Ela foi reconhecer o corpo de seu filho no Instituto Médico Legal (IML). Diz que seu pescoço estava quebrado, que ele tinha marcas de facadas e que seu intestino estava exposto. Ela não acredita que ele tenha sido morto por tiros, porque apesar de ter uma perfuração no peito, não havia marcas de tiros saindo por suas costas.

Outros jovens tinham marcas de cortes no rosto, registrados em um vídeo feito pela equipe do hospital, ao qual a BBC News Brasil teve acesso.

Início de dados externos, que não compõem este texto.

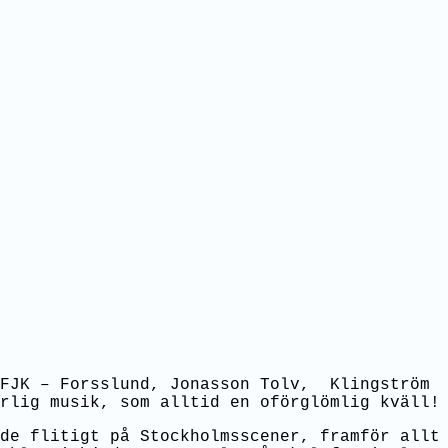
 FJK – Forsslund, Jonasson Tolv, Klingström
rlig musik, som alltid en oförglömlig kväll!
de flitigt på Stockholmsscener, framför allt 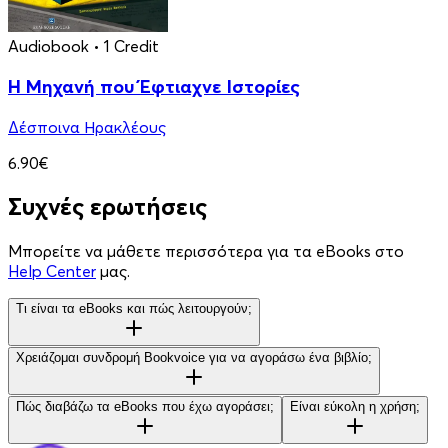
Audiobook
• 1 Credit
Η Μηχανή που Έφτιαχνε Ιστορίες
Δέσποινα Ηρακλέους
6.90€
Συχνές ερωτήσεις
Μπορείτε να μάθετε περισσότερα για τα eBooks στο
Help Center
μας.
Τι είναι τα eBooks και πώς λειτουργούν;
Χρειάζομαι συνδρομή Bookvoice για να αγοράσω ένα βιβλίο;
Πώς διαβάζω τα eBooks που έχω αγοράσει;
Είναι εύκολη η χρήση;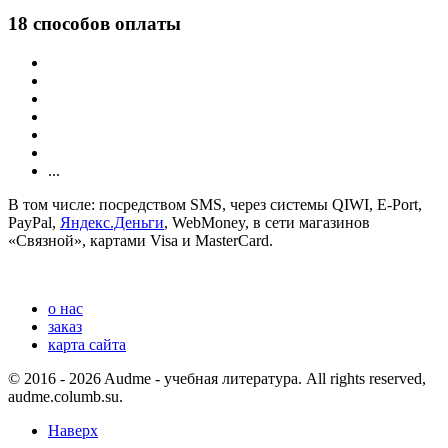
18 способов оплаты
...
В том числе: посредством SMS, через системы QIWI, E-Port,
PayPal,
Яндекс.Деньги
, WebMoney, в сети магазинов
«Связной», картами Visa и MasterCard.
о нас
заказ
карта сайта
© 2016 - 2026 Audme - учебная литература. All rights reserved,
audme.columb.su.
Наверх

"Meu filho foi torturado até o final", acredita. "Para que essa crueldade? Eu quero uma explicação do Estado. Eu quero Justiça", exige Tatiana. "Que policiais são esses que estão com a farda para matar?"

Tatiana enterrou o filho Felipe Guilherme e o sobrinho Enzo no domingo, no cemitério São João Batista, em Botafogo. Preferia tê-los sepultado no cemitério de São Francisco de Paula, no Catumbi, mais perto de sua casa no Fallet - mas diz que a facção criminosa rival à do seu filho proibiu que os jovens do grupo inimigo fossem enterrados lá.

Felipe Guilherme era o mais velho dos quatro filhos de Tatiana. Ela nasceu e cresceu no Morro do Fallet e criou os filhos sozinha, com o salário de doméstica e de manicure, e com a ajuda de sua mãe.

"Eu fui mãe e pai do meu filho. Botei ele na escola, cuidei dele. Você cria o seu filho na maior luta para eles tirarem a vida dele desse jeito? Pelo amor de Deus, eu quero Justiça. Que eles paguem pelo que fizeram. Eu vou brigar e vou botar a minha cara, para eles verem a dor de uma mãe", emociona-se.